(Beginning of INPUT MATERIAL)

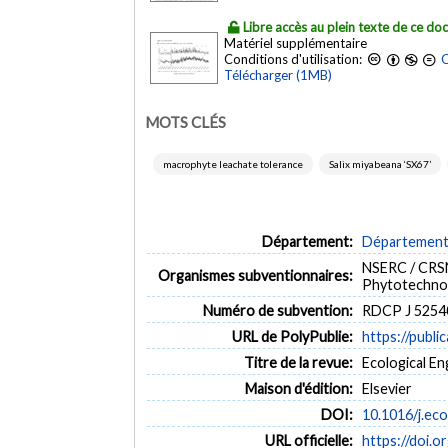
Libre accès au plein texte de ce d
Matériel supplémentaire
Conditions d'utilisation:
C
Télécharger (1MB)
MOTS CLÉS
macrophyte leachate tolerance
Salix miyabeana ‘SX67’
Département:
Département d
NSERC / CRSN
Organismes subventionnaires:
Phytotechnol
Numéro de subvention:
RDCP J 5254
URL de PolyPublie:
https://publi
Titre de la revue:
Ecological En
Maison d'édition:
Elsevier
DOI:
10.1016/j.ec
URL officielle:
https://doi.o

(End of INPUT MATERIAL)

YOUR TASK:
Copy the text of the material above line for line, leaving out the picture.

WORKED SOLUTION:
Libre accès au plein texte de ce d
Matériel supplémentaire
Conditions d'utilisation:
C
Télécharger (1MB)
MOTS CLÉS
macrophyte leachate tolerance
Salix miyabeana ‘SX67’
Département:
Département d
NSERC / CRSN
Organismes subventionnaires:
Phytotechnol
Numéro de subvention:
RDCP J 5254
URL de PolyPublie:
https://publi
Titre de la revue:
Ecological En
Maison d'édition:
Elsevier
DOI:
10.1016/j.ec
URL officielle:
https://doi.o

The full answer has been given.